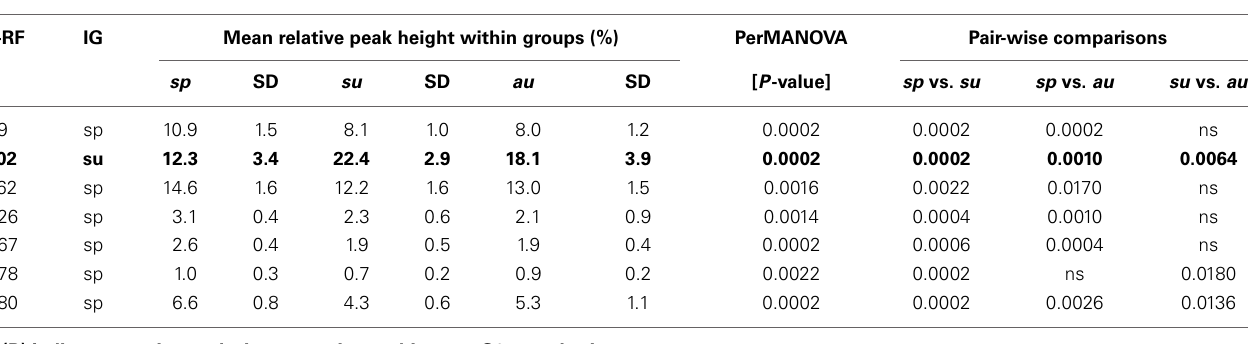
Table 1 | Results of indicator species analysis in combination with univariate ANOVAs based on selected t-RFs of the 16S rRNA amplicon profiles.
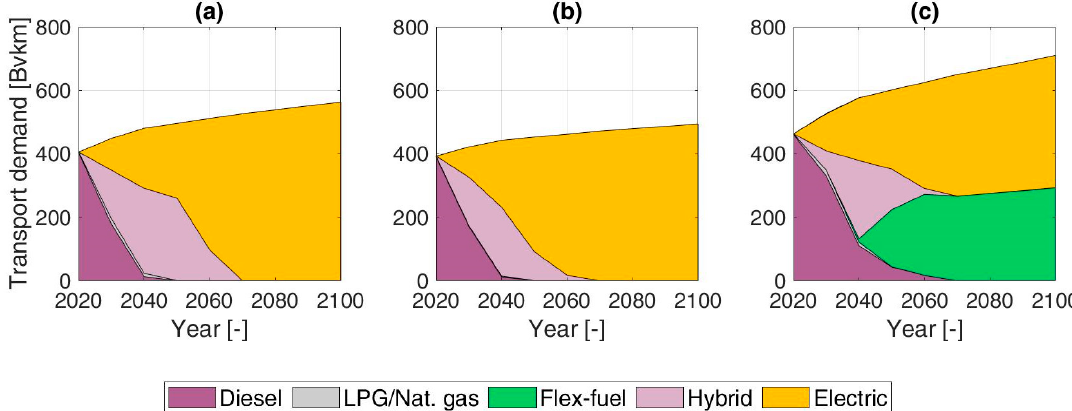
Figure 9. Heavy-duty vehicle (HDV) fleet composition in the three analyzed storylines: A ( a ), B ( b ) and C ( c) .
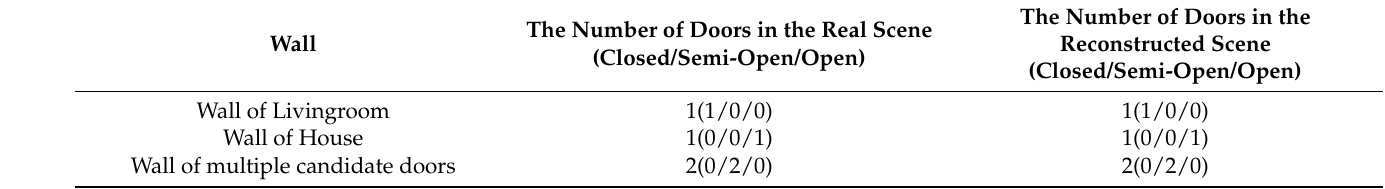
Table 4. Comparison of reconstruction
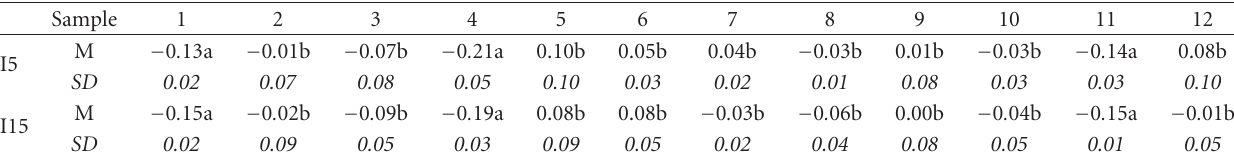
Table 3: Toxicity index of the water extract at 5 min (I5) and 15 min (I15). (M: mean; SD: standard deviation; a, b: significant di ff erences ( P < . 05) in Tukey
==
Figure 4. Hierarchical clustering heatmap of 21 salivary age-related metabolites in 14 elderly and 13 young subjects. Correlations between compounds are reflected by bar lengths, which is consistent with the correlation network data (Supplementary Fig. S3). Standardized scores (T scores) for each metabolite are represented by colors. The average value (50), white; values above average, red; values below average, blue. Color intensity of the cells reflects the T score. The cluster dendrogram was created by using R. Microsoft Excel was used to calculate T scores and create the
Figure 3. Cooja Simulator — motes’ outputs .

_What you should do:_ How many lines above contain the word "Figure"? Answer with the number alone.

_Task result:_ 3